■ Transcribed page contents:

########

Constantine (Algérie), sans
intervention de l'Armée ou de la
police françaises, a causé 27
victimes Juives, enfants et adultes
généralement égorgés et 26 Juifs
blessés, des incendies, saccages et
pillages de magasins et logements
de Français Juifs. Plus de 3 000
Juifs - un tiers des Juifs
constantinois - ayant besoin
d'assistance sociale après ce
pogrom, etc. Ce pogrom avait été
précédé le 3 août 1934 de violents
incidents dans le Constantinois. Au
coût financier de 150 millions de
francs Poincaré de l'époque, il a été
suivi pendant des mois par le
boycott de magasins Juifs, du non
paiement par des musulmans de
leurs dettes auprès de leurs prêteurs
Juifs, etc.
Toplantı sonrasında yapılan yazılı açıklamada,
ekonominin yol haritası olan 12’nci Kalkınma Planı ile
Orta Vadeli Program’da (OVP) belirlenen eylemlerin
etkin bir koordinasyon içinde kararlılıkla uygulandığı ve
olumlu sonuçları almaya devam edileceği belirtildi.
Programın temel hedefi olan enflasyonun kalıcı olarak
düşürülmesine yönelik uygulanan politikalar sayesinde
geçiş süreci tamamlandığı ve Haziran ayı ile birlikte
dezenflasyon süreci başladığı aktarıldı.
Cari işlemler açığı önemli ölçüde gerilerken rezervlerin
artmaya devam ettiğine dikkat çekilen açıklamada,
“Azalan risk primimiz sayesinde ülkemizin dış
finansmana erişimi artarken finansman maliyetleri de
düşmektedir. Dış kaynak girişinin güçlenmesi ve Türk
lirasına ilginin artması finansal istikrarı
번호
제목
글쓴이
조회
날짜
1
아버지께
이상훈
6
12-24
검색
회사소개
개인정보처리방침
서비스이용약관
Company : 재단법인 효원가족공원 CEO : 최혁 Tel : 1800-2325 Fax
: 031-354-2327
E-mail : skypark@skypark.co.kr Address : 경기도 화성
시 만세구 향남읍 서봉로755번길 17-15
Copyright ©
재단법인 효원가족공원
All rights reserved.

########

■ Task item:
The required output is every line above from the one with "généralement égorgés et 26 Juifs" down to the one with "sayesinde ülkemizin dış", restated word for word, ends included.

■ Answer box:
généralement égorgés et 26 Juifs
blessés, des incendies, saccages et
pillages de magasins et logements
de Français Juifs. Plus de 3 000
Juifs - un tiers des Juifs
constantinois - ayant besoin
d'assistance sociale après ce
pogrom, etc. Ce pogrom avait été
précédé le 3 août 1934 de violents
incidents dans le Constantinois. Au
coût financier de 150 millions de
francs Poincaré de l'époque, il a été
suivi pendant des mois par le
boycott de magasins Juifs, du non
paiement par des musulmans de
leurs dettes auprès de leurs prêteurs
Juifs, etc.
Toplantı sonrasında yapılan yazılı açıklamada,
ekonominin yol haritası olan 12’nci Kalkınma Planı ile
Orta Vadeli Program’da (OVP) belirlenen eylemlerin
etkin bir koordinasyon içinde kararlılıkla uygulandığı ve
olumlu sonuçları almaya devam edileceği belirtildi.
Programın temel hedefi olan enflasyonun kalıcı olarak
düşürülmesine yönelik uygulanan politikalar sayesinde
geçiş süreci tamamlandığı ve Haziran ayı ile birlikte
dezenflasyon süreci başladığı aktarıldı.
Cari işlemler açığı önemli ölçüde gerilerken rezervlerin
artmaya devam ettiğine dikkat çekilen açıklamada,
“Azalan risk primimiz sayesinde ülkemizin dış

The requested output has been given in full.